『敗北と死に至る道が生活』その688
『組織』という冠がついた途端に人は大雑把になる。たとえば家庭でトイレットペーパーひとつ買うのも、『やれあそこのスーパーなら1円安い』などと些細な行動にも慎重だ。ガソリン代が1円以上高くなろうと車で買いに行く。しかし組織で買う場合、トイレットペーパーの値段などどうでもいいのである。だから定価で買ったり、あそこから買えば安いということは分かっていても過去のしがらみやら、OBが役員だからなどという、くだらない理由から業者を変えられないでいる。

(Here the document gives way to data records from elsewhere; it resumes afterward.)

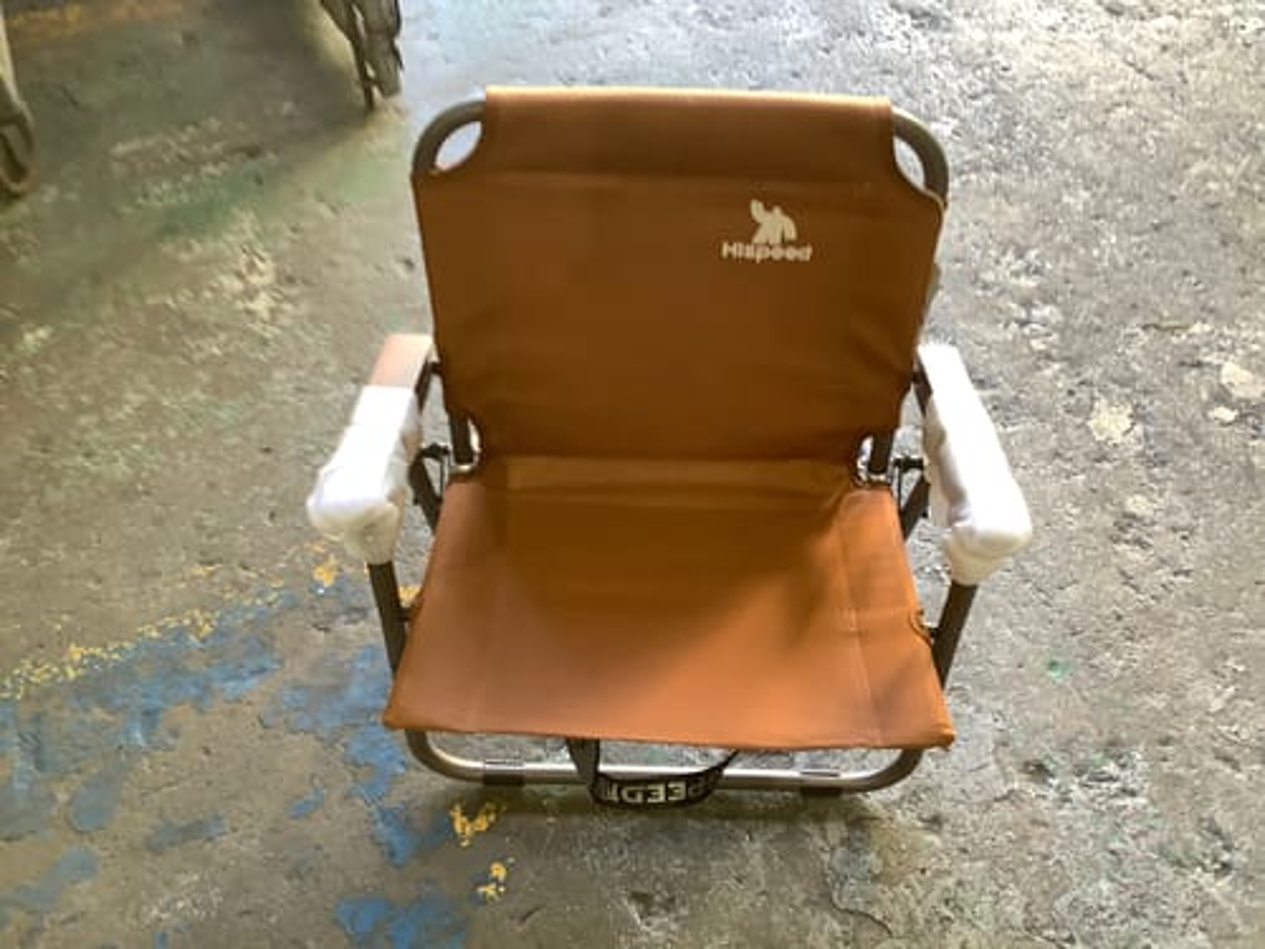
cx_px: 632
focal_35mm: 31
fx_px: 1133
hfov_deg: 58.4
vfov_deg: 45.4
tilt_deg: -53.4
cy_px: 474
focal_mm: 3.3
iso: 100
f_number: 2.4
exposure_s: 1/50
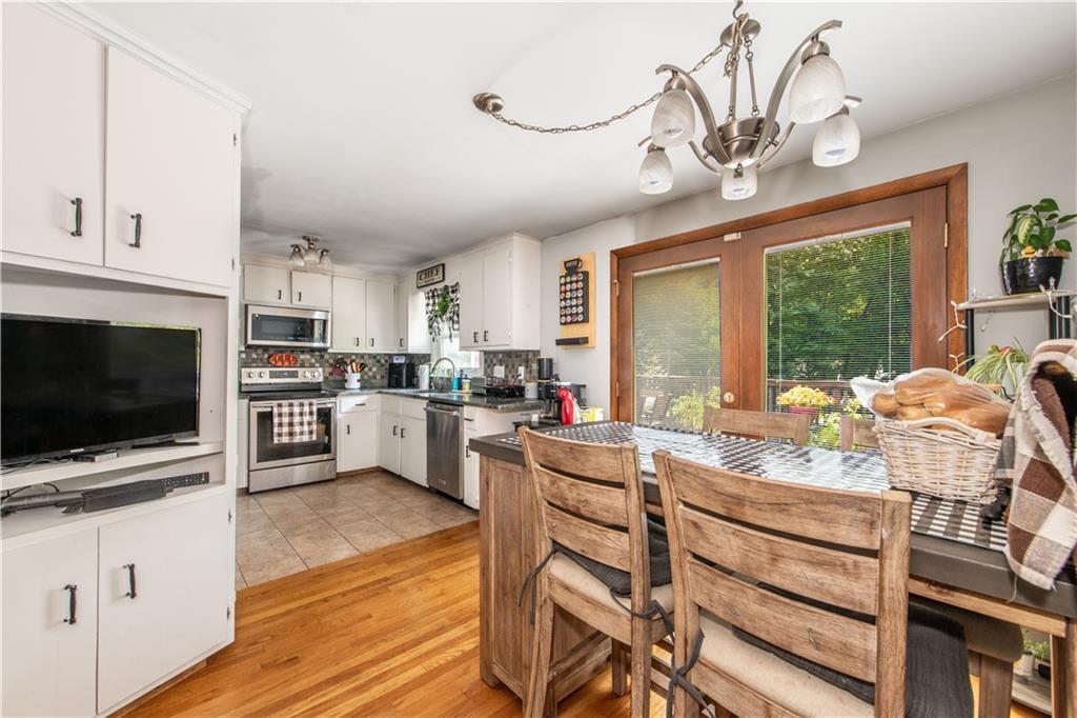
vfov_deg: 81.2
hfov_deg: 104.3
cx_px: 538
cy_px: 359
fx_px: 419
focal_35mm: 14
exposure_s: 1/10
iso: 400
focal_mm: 14
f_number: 10
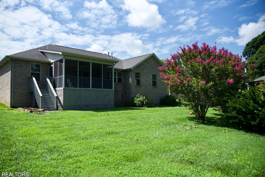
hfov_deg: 71.5
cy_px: 91
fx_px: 184
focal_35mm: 25
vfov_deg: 51.3
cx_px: 127
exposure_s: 1/2500
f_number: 4
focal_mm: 24
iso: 250
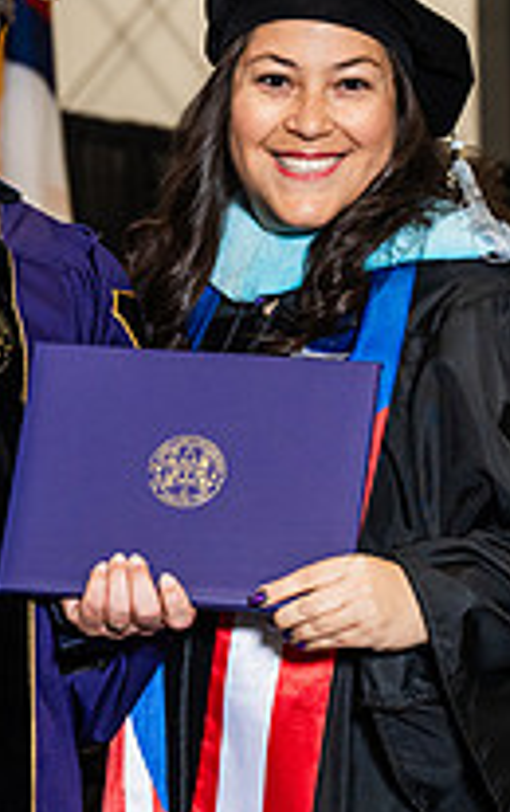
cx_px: 35
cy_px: 430
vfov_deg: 11.0
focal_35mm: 191
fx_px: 4233
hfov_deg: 6.9
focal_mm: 67
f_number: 4.5
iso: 1250
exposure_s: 1/200
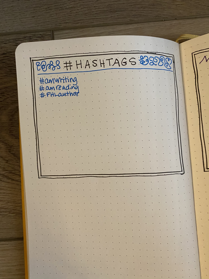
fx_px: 209
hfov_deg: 53.1
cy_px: 140
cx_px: 104
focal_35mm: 26
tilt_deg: -84.9
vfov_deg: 67.3
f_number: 1.8
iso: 500
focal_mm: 4.25
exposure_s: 1/40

それが積もり積もれば抑えられる出費もかなりの金額になる。外務省の出張なんか航空会社の定価のチケットを買ったりする。あなたはビジネスクラスの正規料金の値段を知っているだろうか。法外~。今、官僚として。私は仕事で海外出張するときもエコノミークラスで行かされる。しかもオープンチケットでなく往復がFIXされた格安のやつだ。事実オープンを買うよりFIXを1枚無駄にして、再度FIXを買いなおしても結局安かったりする。
外務省は、どうせ予算を使い切らなければならないから定価で予算を決めている。予算を下げることなどこれっぽっちも考えていない。税収の枠を使い切るように考えている。『考えている』ことと『考えていない』ことが全く逆だと考えている。私が考えている。私が考えても何の効果もない。
HISで買えば7割から9割も安かったりするのに。官僚も家に帰れば『やれあそこのスーパーなら1円安い』というトイレットペーパーでケツを拭いているに違いない。トイレットペーパーが話せたとしたら、あんたの尻拭いはもうまっぴら御免だと言うに違いない。
誰もが個人だし、多くの人は組織の一員だ。恐るべし『組織』と『個人』。